The commercial's ubiquity also plays a role in the family life of Erich Smith, a/k/a the guy holding the lacrosse stick. "My father called me the other day," the ad's other Smith says, "he lives in San Francisco, and he said, 'You know, son. I don't even miss you anymore. I see you every ten seconds.'"

One of the commercial's younger talking heads, Smith is also one of its more memorable in that he appears twice and, by syllable—let's not debate whether a chanted "U" is a word—beats the other Smith, his only real competition as far as air time, by a score of 33 to 19.

"They say, 'Here's what we want you to say. Go at it.' And the camera's in front of you. I repeat the lines they told me to say. And then they're like, 'All right, try it with this emotion. Try it like this. Try it like that.' You have no idea what's going on."

Lacrosse Smith was on set a full five days, four days longer than the All-SWAC Smith. "That was when I started maybe realizing I had gotten a bigger role," he says. "I was supposed to be there for only two, and they extended my stay."

But if, as the commercial proposes, Enterprise hires more college graduates, year after year, than any other company, not all of those new hires are staying. Smith, who began as a management trainee after his graduation from Manhattan College in 2011, is one of those who left. "Spirit" was filmed in August 2013 and first aired on January 27, 2014; in the interim, Smith left Enterprise to start his own coaching business, One on 1 Lacrosse. He also serves as the assistant lacrosse coach at New York's Byram Hills High School, and plays for "three or four" different lacrosse teams, depending on the season.

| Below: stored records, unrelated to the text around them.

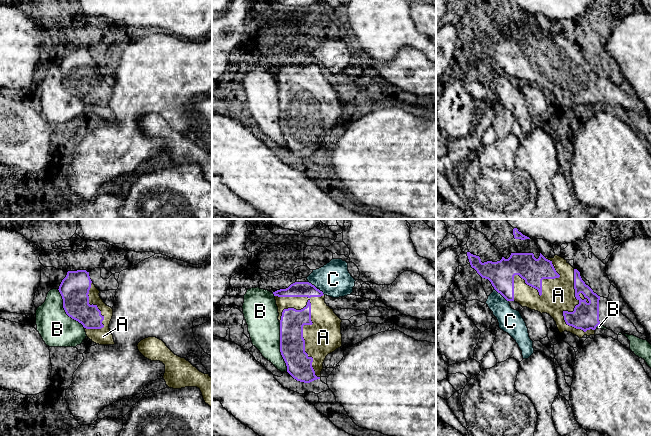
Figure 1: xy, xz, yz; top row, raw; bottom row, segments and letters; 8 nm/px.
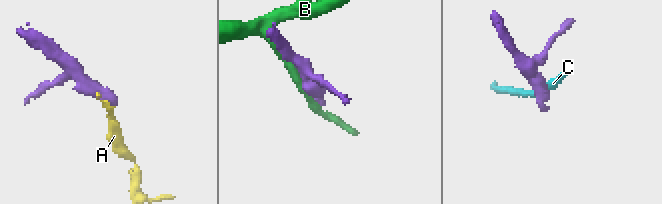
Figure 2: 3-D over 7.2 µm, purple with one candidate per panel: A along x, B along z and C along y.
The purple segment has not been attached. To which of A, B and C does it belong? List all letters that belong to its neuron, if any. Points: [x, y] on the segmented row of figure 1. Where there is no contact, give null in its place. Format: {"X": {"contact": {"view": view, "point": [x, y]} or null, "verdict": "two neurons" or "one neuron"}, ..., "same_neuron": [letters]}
{"A": {"contact": {"view": "xz", "point": [309, 324]}, "verdict": "one neuron"}, "B": {"contact": {"view": "xz", "point": [280, 347]}, "verdict": "two neurons"}, "C": {"contact": {"view": "xz", "point": [315, 287]}, "verdict": "two neurons"}, "same_neuron": ["A"]}

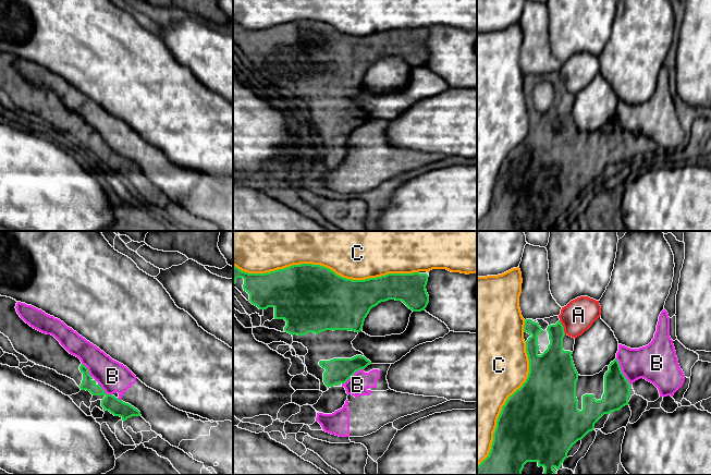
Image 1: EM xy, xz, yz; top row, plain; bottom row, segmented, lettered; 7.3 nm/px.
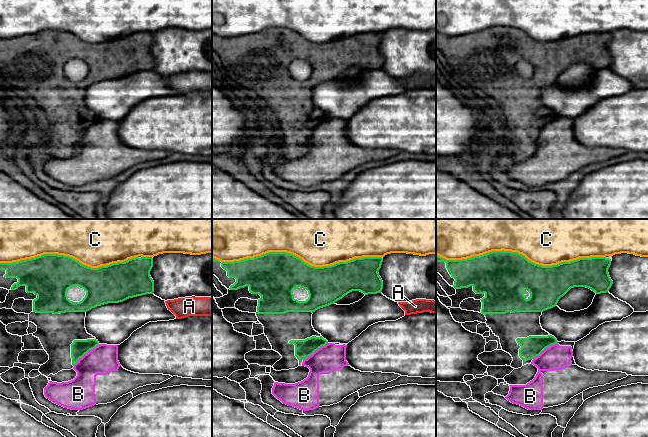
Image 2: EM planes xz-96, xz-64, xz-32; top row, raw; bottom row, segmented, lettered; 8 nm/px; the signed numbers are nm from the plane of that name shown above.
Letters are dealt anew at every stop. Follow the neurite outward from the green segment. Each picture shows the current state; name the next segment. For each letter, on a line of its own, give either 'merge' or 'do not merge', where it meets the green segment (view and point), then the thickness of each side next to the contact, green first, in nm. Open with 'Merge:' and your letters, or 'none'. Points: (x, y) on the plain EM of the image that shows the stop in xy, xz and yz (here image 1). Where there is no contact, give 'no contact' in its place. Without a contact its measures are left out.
Merge: none
A: do not merge; contact yz (563, 83); calibres 200 and 240 nm
B: do not merge; contact yz (621, 128); calibres 190 and 280 nm
C: do not merge; contact xz (326, 23); calibres 500 and 280 nm

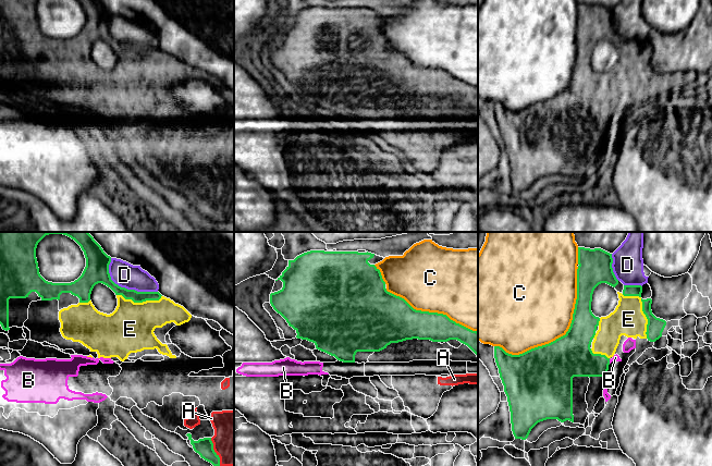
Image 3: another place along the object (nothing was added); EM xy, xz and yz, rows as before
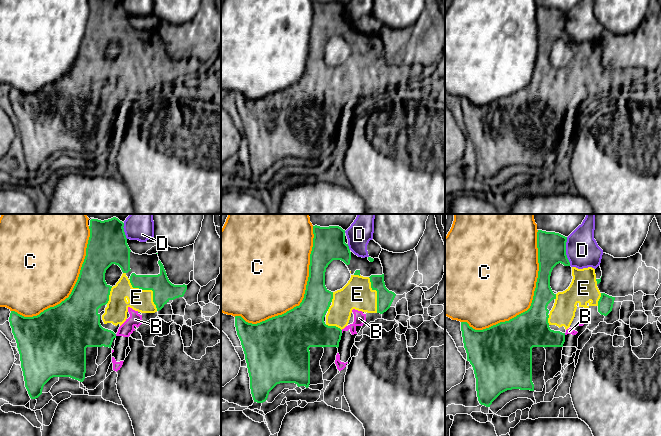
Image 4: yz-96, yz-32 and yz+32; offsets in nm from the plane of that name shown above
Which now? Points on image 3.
Merge: A, E
A: merge; contact xy (215, 208); calibres 130 and 300 nm
B: do not merge; contact yz (609, 117); calibres 280 and 50 nm
C: do not merge; contact yz (563, 92); calibres 340 and 480 nm
D: do not merge; contact xy (124, 44); calibres 180 and 180 nm
E: merge; contact yz (642, 65); calibres 130 and 240 nm

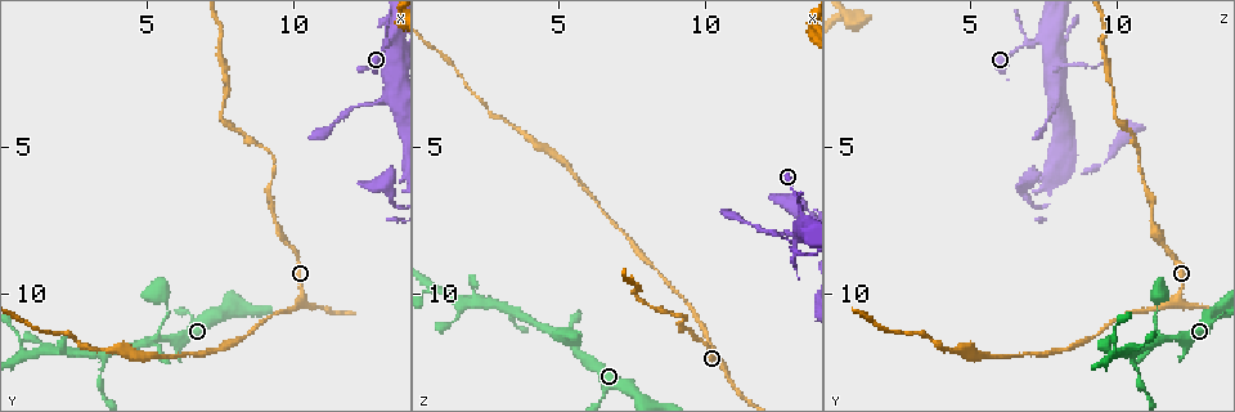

Just over three years ago he took the New York City Firefighters Test and finished in the top ten percent. "I've just been waiting to get called. If I get called by the FDNY I'll be doing that as a full-time job, with One on 1 Lacrosse and varsity coaching on the side."

When Smith flew from New York to California for the shoot, he brought, as requested, not only his stick, but his lacrosse helmet, gloves, and Manhattan jersey. But there is a limit, at least on the film sets of Los Angeles, to the amount of verisimilitude desired. "They didn't want my lacrosse stick," he says. "It was too dirty."